At Molecular Devices, Dr. Hafeman was instrumental in developing the company¹s core technology, the light-addressable potentiometric sensor, for use in both the Threshold Immunoassay System and in the Cytosensor Cell Analysis System which is used to monitor the rate of extra-cellular acidification (a measure of cellular metabolism). Dr. Hafeman played a key role in building the company from its founding to over 400 employees and taking the company public in 1995.

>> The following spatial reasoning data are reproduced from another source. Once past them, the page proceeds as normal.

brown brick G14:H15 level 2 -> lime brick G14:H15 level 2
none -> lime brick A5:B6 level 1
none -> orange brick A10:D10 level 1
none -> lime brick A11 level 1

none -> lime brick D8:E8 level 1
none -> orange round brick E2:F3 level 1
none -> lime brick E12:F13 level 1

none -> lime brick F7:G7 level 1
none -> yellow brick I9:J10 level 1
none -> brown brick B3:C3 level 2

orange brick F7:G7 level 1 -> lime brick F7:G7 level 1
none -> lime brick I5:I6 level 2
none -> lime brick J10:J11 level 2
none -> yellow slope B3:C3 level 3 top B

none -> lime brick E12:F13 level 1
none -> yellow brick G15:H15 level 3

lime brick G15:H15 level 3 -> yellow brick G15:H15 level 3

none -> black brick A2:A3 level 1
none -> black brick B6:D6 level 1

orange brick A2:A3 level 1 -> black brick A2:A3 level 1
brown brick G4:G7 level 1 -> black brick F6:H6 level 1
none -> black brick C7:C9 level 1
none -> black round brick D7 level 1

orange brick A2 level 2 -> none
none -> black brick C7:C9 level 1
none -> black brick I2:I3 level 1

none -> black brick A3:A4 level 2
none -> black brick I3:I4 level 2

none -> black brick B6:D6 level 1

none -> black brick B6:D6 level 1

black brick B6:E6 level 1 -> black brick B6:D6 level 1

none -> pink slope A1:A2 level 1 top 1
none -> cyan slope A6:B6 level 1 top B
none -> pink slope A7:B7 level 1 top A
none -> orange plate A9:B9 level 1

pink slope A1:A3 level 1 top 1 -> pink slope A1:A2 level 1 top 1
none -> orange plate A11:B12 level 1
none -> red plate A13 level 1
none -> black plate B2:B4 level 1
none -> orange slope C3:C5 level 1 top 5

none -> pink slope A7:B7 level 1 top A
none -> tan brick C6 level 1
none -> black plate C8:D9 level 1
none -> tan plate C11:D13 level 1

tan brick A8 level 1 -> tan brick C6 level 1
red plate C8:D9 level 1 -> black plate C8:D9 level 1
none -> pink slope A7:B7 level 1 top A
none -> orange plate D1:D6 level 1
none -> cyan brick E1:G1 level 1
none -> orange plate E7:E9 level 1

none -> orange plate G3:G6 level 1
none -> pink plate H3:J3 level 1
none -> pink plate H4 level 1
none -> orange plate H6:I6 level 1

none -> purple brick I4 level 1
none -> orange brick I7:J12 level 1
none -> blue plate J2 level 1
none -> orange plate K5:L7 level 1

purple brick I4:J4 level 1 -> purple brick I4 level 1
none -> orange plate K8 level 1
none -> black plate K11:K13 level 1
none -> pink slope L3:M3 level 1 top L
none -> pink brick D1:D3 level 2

Dr. Hafeman has a PhD in Biochemistry from the University of Wisconsin, Madison, and completed a postdoctoral fellowship in Immunology at the Stanford University Medical Center and in Physical Chemistry at Stanford University with Harden McConnell, PhD.

Richard Kemp, Ph.D.
Professor, University of Wales - Aberystwyth

Dr. Kemp's primary research area is in the application of nonequilibrium thermodynamics to solving problems in cell biology relevant to the efficiency in batch and fed-batch culture of mammalian cells, early detection of apoptosis in large scale mammalian cell cultures, the discovery of alternatives to animals in medical research, the anthropogenic effects on the plankton food web and the biology of bacteriophage infection. Specialized instrumentation necessary for this work is heat conduction batch and flow microcalorimetry and dielectric spectrometry.

Jack Owicki, Ph.D.
President, Owicki Consulting

Jack Owicki Ph.D., is an independent consultant, emphasizing fluorometric assay technologies and interdisciplinary analytical problems. He received a Ph.D. in biophysical chemistry from Cornell Univ., after which he was a post-doctoral fellow in biophysical chemistry at Stanford Univ. As Associate Professor of Biophysics and Medical Physics at U.C. Berkeley he studied intermolecular interactions in biological membranes and consulted in the biomedical technology field.

Leaving academia for high-tech industry in Silicon Valley, Dr. Owicki became Associate Technical Director at Molecular Devices Corporation and then Vice President for Research at LJL BioSystems, Inc. In these positions he helped invent and develop a variety of assay systems for drug discovery, including the Cytosensor microphysiometry, a technology for real-time monitoring of cellular metabolic activity using a semiconductor-based sensor.

Dr. Owicki is the author of 70 technical articles and patents. Since 1999, he has been on the editorial board of the Biophysical Journal, Journal of Biomedical Optics, and Annual Review of Biophysics and Biomolecular Structure. He currently is on the editorial boards of the Journal of Biomolecular Screening and Journal of Fluorescence.